Pero, como decimos, la vida te da sorpresas y Almeida ha encontrado en Pedro Sánchez un aliado para sus horas de soledad, una fuente de humor inagotable (por tomarlo así). En pleno encierro en su casa, Almeida supo por OKDIARIO que Sánchez había concedido la Gran Cruz de la Orden de Carlos III a Pablo Iglesias por sus servicios a España y a la Corona. Tratamiento ya para Iglesias de por vida: «Excelentísimo Señor». Queda la duda de saber si, de rebote, a Irene Montero le toca algo.

Le sacamos a Almeida el tema y conseguimos alegrar la mañana del convaleciente. Se ríe y -lejos de tirar de sangre y vena- tira de humor y cabeza y dice: «A mí me parece una ironía deliciosa que Pablo Iglesias sea Excelentísmo Señor de por vida gracias a la Gran Cruz de la Orden de Carlos III entre otras cosas por su contribución a la Monarquía».

Almeida apuesta «pincho de tortilla y caña» (que diría Luis Herrero) a que Pablo Iglesias, el del casoplón de Galapagar, no va a renunciar a la Gran Cruz ni a ese reconocimiento vitalicio: «Ya le digo yo que no va a renunciar a esa condecoración. Reconozco que, en estos tiempo de tanta turbulencia, hay que sacar una sonrisa con ironías tan deliciosas como esa condecoración a Pablo Iglesias». Pero Almeida se pone serio y remata: «Si nos lo tomamos en serio, no puede condecorarse a quien no ha hecho ningún servicio a España porque Pablo Iglesias no ha hecho ningún servicio a España».

Al alcalde Almeida le ha dado tiempo en su encierro a sacar adelante in extremis sus presupuestos negociando desde su casa a varias bandas y a ver series en su tiempo libre.
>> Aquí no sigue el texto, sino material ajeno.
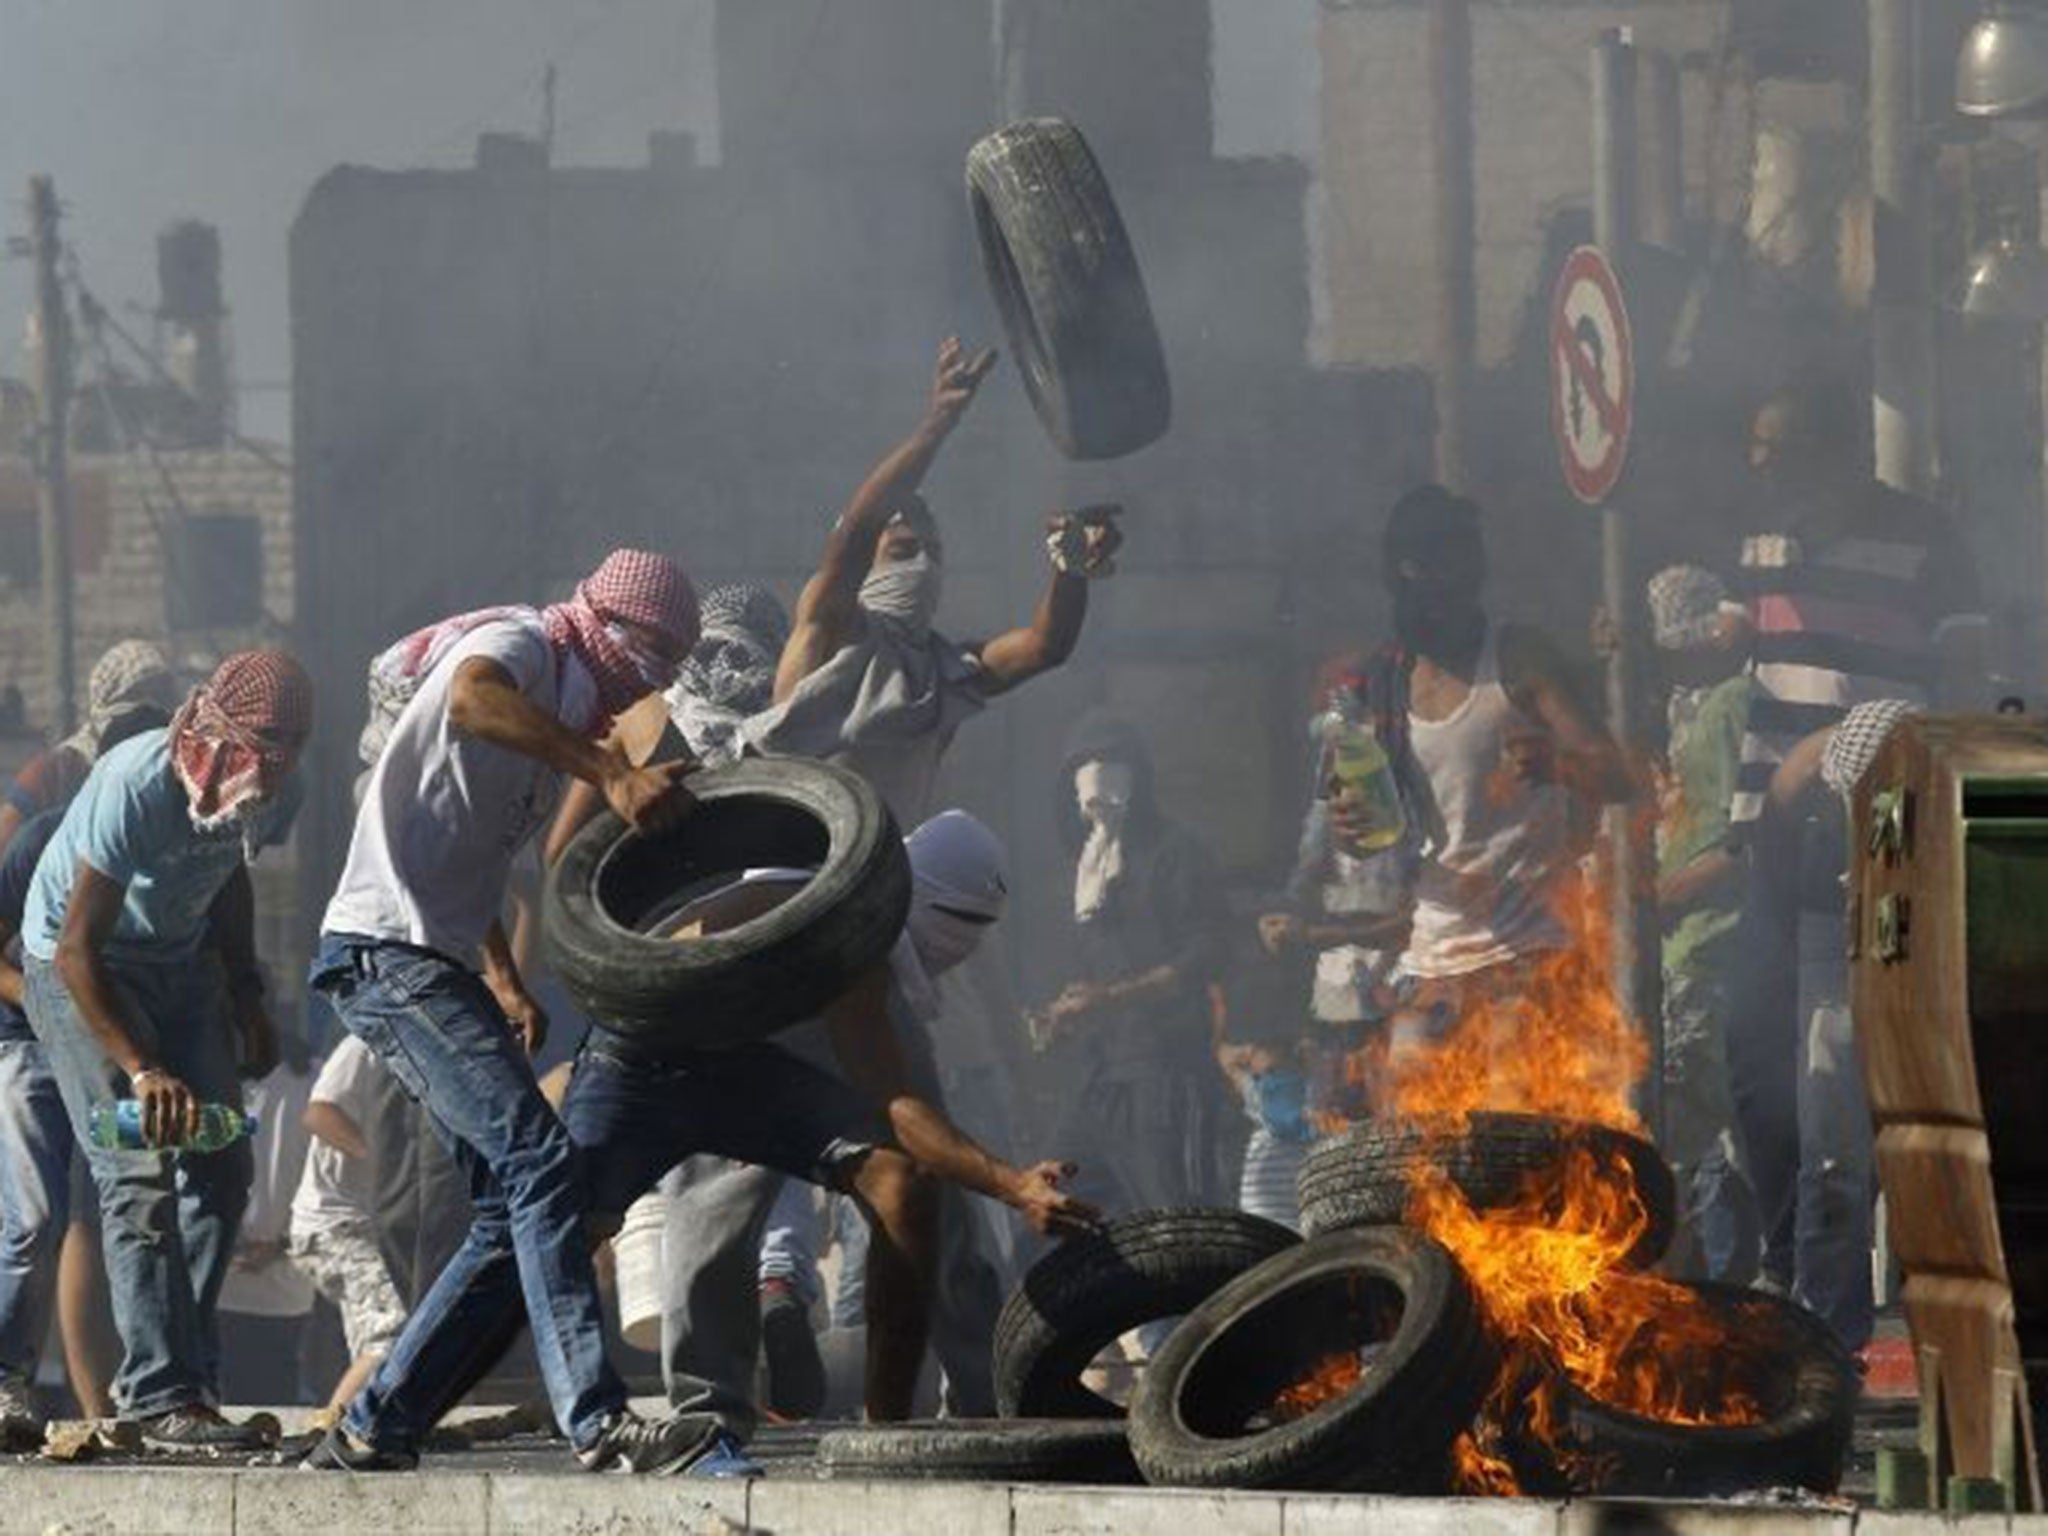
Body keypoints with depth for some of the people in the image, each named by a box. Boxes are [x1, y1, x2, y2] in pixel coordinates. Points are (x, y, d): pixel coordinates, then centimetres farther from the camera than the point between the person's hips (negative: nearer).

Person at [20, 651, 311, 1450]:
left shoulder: (275, 796, -13)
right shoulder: (134, 786, -34)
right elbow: (77, 950, -32)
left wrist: (245, 993, 6)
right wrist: (143, 1069, -39)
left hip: (178, 964, 7)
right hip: (78, 969, -7)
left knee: (219, 1167, -1)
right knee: (139, 1175, -16)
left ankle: (183, 1373, 7)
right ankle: (162, 1398, -19)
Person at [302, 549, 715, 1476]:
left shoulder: (560, 706, 24)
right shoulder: (518, 647, -6)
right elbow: (472, 700, -32)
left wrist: (503, 980, 22)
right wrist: (612, 774, -40)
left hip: (434, 963, 10)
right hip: (389, 953, -10)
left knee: (512, 1210, 7)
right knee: (538, 1166, -19)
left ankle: (370, 1434, 10)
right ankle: (598, 1424, -27)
Aunque a series seguro que le gana el Excelentísimo Señor don Pablo Iglesias Turrión.

Todos recordamos a Iglesias, en los momentos más duros del Covid, comentando compulsivamente por Twitter las series interminables de TV (varias temporadas completas) que se tragaba en su chalet de 200 metros cuadrados y 3.000 de parcela mientras los demás ciudadanos permanecíamos encerrados en sus casas.

Todos lo recordamos comentándolas sin vergüenza alguna mientras miles de personas morían a diario. Mientras miles de ancianos caían en las residencias cuya gestión «ordinaria» (el día a día) era de las comunidades, pero la «extraordinaria» referida a «afrontar la situación de emergencia sanitaria provocada por el coronavirus Covid-19» (decreto de estado de alarma) correspondía al Gobierno de la nación (Art 4: «A los efectos del estado de alarma, la autoridad competente será el Gobierno»).

Iglesias -como vicepresidente de Derechos Sociales- debía haber asumido la gestión «extraordinaria» del Covid en las residencias de toda España asumiendo el mando y la coordinación con las comunidades como hacían en Sanidad o en Educación, también transferidas sus competencias.